Lamentable spectacle!... Toujours coiffé de son chapeau tromblon, plus coiffé même que d'habitude, car le castor douteux, enfoncé violemment sans doute (à en juger par une cassure transversale), cachait ses yeux, M. Pipelet était assis par terre et adossé au pied de son lit.
L'évanouissement avait cessé; Alfred commençait à faire quelques légers mouvements de mains, comme s'il eût voulu repousser quelqu'un ou quelque chose; puis il essaya de se débarrasser de sa visière improvisée.
—Il gigote!... c'est bon signe!... il revient!... s'écria la portière. Et, se baissant, elle lui cria aux oreilles:—Qu'est-ce que tu as, mon Alfred?... C'est ta Stasie qui est là... Comment vas-tu?... On va t'apporter de l'absinthe, ça te remettra.
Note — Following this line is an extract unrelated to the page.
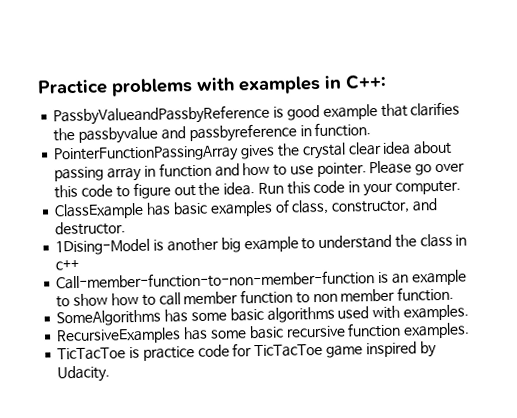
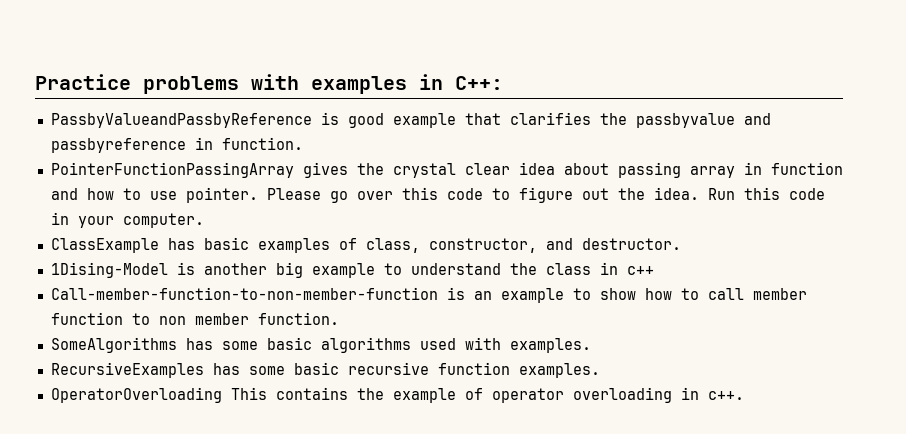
[57,341,437,361] [57,365,111,383] TicTacToe is practice code for TicTacToe game inspired by Udacity. -> [50,387,744,403] OperatorOverloading This contains the example of operator overloading in c++.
Puis, prenant une voix de fausset des plus caressantes, elle ajouta:—On l'a donc écharpé, assassiné, ce pauvre vieux chéri à sa maman, hein?
Alfred poussa un profond soupir et laissa échapper comme un gémissement ce mot fatidique:
—CABRION!!!
Et ses mains frémissantes semblèrent vouloir de nouveau repousser une vision effrayante.
—Cabrion! encore ce gueux de peintre! s'écria Mme Pipelet. Alfred en a tant rêvé toute la nuit qu'il m'a abîmée de coups de pied. Ce monstre-là est son cauchemar! Non-seulement il a empoisonné ses jours, mais il empoisonne ses nuits; il le poursuit jusque dans son sommeil; oui, monsieur, comme si Alfred serait un malfaiteur, et que ce Cabrion, que Dieu confonde! serait son remords acharné.
Rodolphe sourit discrètement, prévoyant quelque nouveau tour de l'ancien voisin de Rigolette.